Assuaging her anguish as best he could, while Marvel put little Pearly to bed, he waited with her till the eldest son returned. Some hours afterwards, he wandered with him down to the swamp at the back of the hotel, between the hotel and the foreshore of the harbour. There upon the bank lay the old trainer's coat, and it soon became manifest that he had attempted to drown himself in one of the miasmatic Mississippi swamps—a swamp matted with confervæ and swarming with dab-chicks and moorhens. Next morning the daily papers regretted to announce the suicide of the father of Louisiana horse-trainers. His funeral took place the following day, page 155all the racing community following the flower-strewn coffin. He was buried in the local cemetery, Whitworth being one of the pall-bearers.

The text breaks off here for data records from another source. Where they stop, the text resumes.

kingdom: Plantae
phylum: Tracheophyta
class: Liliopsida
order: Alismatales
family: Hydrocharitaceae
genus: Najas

With a fair competence of winnings, the family that mourned—in combination with the few distant relations who had quarrelled with but now knew the patriarch of the turf no more—redeemed the mortgage on the Old White Horse hotel and leased it in the widow's name. They gave up horse-racing on their own account altogether, and made a good living by it as a race-meeting resort, the name being changed to the Moss Rose hotel. Bringing the dead body of the horse away from the racecourse, it was carted to the precincts of his old home at Houston. Within ear-shot of the North Atlantic breakers as they dash against the javelined rocks to change again and for ever again into the back-borne spray and drift upon the long snow-white foreshore, in the presence of the bereaved Patrick Flynn—who for the solemn occasion departed from his custom and put on a borrowed black coat, and whose valuable services were still retained by the family—sobbing aloud a wakeful death-wail—"Oh, wirra, wirra! me honey, me purty boy, me darlin'"—the remains of the ill-fated race-horse, the beloved flying steed of Eugene, were consigned by him to their sandy grave — the marvellous Moss Rose to his long home by the sounding sea. Gone like a brilliant and fallen star the horse whose memory haunted his lovers in life-long dreams, and whose wondrous career was a story among children. They planted on his grave the white moss rose and the sweetbriar, and as the roses bloomed and the years rolled slowly away a sorrowful man was often seen at the grave. It was Eugene—with tears in his eyes, it was Eugene.